Primate visual brain shows changing signals over time, not a single feedforward sweep
This paper shows that the earliest stages of visual processing in macaque monkeys are more dynamic than often assumed. Instead of a single, stage-like feedforward pass that hands a stable object code from one brain area to the next, the authors find multiple, different bouts of information exchange between mid-level and high-level visual areas within the first moments after a picture appears.
The researchers recorded local field potentials (LFPs) — a measure of nearby electrical activity — from many implanted electrode arrays across the ventral visual stream of two macaques. They used 16 (15 in the second animal) 64-channel Utah arrays placed in primary visual cortex (V1), visual area V4, and inferotemporal cortex (IT). The animals passively viewed 1,000 natural images drawn from 100 object categories while the scientists measured activity. LFPs were chosen because they had higher signal-to-noise in this data set.
To study how information moves between areas, the team built time-resolved linear models that predict activity in IT from earlier activity in V4 while accounting for conduction delays. These models revealed two separate V4→IT communication windows where V4 activity added predictive power. One was an “early” interaction (V4 at about 46 ms predicting IT at about 74 ms after stimulus onset) and a “late” interaction (V4 around 80 ms predicting IT around 120 ms). The two interactions carried different kinds of information: representational dissimilarity analyses (which compare how the pattern across stimuli changes) showed that the early and late predictions produced distinct representational geometries. In other words, IT seemed to read different messages from V4 at different times.

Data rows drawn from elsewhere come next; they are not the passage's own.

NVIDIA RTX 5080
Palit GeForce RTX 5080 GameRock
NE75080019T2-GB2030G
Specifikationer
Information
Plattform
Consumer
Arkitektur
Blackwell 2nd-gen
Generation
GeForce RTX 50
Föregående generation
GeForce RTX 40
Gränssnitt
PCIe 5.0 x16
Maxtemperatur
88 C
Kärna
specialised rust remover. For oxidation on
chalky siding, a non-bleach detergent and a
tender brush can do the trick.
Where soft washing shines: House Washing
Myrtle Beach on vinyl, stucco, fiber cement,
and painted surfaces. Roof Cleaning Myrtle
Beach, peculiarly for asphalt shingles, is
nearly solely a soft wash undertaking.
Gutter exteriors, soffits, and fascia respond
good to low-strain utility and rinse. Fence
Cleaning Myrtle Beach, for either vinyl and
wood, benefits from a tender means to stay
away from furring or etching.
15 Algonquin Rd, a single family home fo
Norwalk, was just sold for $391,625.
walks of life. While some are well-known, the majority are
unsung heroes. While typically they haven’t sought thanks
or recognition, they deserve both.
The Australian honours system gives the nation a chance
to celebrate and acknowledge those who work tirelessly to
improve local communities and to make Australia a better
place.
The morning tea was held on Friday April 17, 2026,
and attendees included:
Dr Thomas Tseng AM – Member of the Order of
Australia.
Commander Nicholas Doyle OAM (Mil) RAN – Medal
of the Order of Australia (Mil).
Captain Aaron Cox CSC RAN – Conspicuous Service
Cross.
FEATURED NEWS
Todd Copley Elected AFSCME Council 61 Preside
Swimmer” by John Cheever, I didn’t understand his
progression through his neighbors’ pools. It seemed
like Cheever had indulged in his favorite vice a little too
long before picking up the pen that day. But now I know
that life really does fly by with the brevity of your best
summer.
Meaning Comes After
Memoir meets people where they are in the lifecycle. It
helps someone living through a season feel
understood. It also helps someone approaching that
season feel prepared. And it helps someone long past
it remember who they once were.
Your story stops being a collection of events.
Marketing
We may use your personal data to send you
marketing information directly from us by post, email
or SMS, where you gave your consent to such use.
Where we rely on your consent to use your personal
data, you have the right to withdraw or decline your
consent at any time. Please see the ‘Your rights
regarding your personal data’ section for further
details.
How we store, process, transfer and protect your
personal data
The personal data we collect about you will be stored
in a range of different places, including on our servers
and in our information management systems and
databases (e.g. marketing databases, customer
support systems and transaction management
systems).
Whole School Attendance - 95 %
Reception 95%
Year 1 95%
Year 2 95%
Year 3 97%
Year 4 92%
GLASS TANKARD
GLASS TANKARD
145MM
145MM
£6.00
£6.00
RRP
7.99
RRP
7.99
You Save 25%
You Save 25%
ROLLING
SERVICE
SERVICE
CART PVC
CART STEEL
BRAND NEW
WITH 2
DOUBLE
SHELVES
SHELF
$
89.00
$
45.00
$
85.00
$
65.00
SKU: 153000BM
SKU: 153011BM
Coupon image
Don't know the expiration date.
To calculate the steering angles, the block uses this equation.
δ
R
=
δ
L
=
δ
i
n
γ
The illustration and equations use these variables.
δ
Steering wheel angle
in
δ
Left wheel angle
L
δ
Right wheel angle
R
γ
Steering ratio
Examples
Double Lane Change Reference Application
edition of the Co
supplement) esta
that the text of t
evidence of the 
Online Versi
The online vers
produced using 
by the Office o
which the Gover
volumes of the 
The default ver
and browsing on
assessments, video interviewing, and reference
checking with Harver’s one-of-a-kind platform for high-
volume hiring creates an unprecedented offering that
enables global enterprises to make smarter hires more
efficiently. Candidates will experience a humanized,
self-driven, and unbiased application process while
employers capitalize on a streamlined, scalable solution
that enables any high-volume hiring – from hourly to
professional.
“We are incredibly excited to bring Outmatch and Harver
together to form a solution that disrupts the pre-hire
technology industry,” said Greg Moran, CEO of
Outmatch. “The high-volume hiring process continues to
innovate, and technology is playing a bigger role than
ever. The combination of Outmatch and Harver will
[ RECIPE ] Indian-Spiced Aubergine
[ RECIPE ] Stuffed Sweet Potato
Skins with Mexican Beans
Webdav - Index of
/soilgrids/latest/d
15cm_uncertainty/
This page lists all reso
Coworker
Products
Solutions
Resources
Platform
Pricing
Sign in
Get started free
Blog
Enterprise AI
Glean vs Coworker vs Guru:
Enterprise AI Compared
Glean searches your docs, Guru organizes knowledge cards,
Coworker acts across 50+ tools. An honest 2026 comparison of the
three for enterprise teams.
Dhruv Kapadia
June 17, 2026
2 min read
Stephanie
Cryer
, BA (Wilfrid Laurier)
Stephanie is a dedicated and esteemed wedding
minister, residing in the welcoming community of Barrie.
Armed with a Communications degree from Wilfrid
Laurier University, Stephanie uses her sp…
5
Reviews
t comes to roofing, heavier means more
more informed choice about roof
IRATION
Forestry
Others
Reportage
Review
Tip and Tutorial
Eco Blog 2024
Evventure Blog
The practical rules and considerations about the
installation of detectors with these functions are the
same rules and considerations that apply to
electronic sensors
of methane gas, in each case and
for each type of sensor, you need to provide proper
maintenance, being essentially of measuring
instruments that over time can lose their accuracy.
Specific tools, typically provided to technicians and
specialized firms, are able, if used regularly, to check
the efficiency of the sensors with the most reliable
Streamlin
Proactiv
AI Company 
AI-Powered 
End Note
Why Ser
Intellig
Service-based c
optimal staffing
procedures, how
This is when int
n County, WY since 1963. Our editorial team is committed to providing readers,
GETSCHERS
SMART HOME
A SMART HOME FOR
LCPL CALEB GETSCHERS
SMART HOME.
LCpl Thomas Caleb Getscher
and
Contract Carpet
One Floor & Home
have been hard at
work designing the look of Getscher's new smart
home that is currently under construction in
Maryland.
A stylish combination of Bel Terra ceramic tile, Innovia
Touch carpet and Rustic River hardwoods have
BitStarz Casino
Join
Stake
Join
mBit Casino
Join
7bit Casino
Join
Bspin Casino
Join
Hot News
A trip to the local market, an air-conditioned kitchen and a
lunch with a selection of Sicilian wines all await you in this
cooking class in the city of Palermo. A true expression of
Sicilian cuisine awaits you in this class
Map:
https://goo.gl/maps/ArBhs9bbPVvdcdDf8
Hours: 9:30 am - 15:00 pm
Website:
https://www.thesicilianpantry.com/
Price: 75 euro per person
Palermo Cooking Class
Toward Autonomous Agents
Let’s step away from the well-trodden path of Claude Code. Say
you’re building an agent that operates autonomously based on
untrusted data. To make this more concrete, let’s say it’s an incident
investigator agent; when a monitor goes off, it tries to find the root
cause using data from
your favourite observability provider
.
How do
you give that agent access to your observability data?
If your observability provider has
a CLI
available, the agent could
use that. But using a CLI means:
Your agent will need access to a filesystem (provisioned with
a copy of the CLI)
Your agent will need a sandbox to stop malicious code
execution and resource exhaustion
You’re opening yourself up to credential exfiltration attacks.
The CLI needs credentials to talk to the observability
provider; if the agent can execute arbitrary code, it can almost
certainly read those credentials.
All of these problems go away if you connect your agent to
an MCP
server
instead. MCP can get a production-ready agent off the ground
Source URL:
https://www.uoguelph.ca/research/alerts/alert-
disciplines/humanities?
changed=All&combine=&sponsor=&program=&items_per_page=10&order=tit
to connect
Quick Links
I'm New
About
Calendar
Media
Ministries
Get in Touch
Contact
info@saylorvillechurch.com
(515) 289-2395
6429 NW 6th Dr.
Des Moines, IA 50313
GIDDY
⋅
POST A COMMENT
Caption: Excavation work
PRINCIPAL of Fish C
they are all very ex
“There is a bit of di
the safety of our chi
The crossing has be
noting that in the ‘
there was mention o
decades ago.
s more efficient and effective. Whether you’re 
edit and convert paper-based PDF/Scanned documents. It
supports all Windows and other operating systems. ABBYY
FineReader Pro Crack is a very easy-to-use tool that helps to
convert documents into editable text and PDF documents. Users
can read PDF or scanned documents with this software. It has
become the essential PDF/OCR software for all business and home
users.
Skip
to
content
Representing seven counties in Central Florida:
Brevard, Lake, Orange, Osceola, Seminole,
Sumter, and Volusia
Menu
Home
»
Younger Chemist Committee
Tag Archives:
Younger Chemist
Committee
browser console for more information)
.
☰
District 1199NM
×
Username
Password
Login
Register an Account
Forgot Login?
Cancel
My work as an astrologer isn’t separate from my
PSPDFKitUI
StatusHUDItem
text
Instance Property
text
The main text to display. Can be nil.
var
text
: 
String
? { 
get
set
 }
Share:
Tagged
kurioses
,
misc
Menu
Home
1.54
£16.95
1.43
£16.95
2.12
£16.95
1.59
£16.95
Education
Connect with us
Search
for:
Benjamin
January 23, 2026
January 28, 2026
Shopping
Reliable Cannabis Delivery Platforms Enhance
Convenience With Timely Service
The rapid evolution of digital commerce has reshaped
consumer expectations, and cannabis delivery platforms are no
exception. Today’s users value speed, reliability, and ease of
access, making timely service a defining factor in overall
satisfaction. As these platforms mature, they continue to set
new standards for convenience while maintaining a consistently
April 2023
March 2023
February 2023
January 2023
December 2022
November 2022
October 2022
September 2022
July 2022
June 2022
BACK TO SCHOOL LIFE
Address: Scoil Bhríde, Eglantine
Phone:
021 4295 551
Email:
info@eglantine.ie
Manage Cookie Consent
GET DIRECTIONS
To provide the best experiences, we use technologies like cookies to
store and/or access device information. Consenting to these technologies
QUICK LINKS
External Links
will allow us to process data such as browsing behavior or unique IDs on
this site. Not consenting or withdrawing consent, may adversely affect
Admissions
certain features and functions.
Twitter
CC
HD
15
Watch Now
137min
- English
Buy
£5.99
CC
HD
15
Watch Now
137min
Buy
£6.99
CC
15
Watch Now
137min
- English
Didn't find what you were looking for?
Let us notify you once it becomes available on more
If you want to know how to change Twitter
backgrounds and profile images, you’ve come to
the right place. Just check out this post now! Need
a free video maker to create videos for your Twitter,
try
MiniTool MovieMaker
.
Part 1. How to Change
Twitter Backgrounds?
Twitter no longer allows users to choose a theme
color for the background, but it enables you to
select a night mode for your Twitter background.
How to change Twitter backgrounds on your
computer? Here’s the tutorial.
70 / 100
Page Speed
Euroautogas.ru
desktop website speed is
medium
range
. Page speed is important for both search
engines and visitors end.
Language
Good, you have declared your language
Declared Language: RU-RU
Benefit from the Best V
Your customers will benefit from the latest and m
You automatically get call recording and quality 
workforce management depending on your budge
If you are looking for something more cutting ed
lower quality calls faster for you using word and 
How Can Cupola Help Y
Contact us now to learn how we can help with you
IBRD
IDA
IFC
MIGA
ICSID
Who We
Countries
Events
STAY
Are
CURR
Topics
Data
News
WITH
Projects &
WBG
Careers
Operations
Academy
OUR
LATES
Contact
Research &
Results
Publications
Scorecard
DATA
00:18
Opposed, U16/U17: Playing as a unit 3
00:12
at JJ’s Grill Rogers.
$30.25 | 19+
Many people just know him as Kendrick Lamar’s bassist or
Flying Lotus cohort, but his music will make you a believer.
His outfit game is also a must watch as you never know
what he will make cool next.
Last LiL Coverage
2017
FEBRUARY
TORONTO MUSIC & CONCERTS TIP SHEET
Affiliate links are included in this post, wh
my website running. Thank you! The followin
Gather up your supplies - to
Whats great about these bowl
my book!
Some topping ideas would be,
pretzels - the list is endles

The authors compared these time-varying patterns to layers of an artificial neural network (ANN, a computer model trained to classify images). Early V4→IT predictions resembled low-level ANN representations, while the later predictions matched more abstract, category-like ANN layers. They also used recurrent neural network (RNN) decoders — models that take temporal sequences into account — and found that the temporal dynamics of the neural population carried categorical information beyond what was present in any single instant. In short, the evolving activity patterns themselves help encode object category.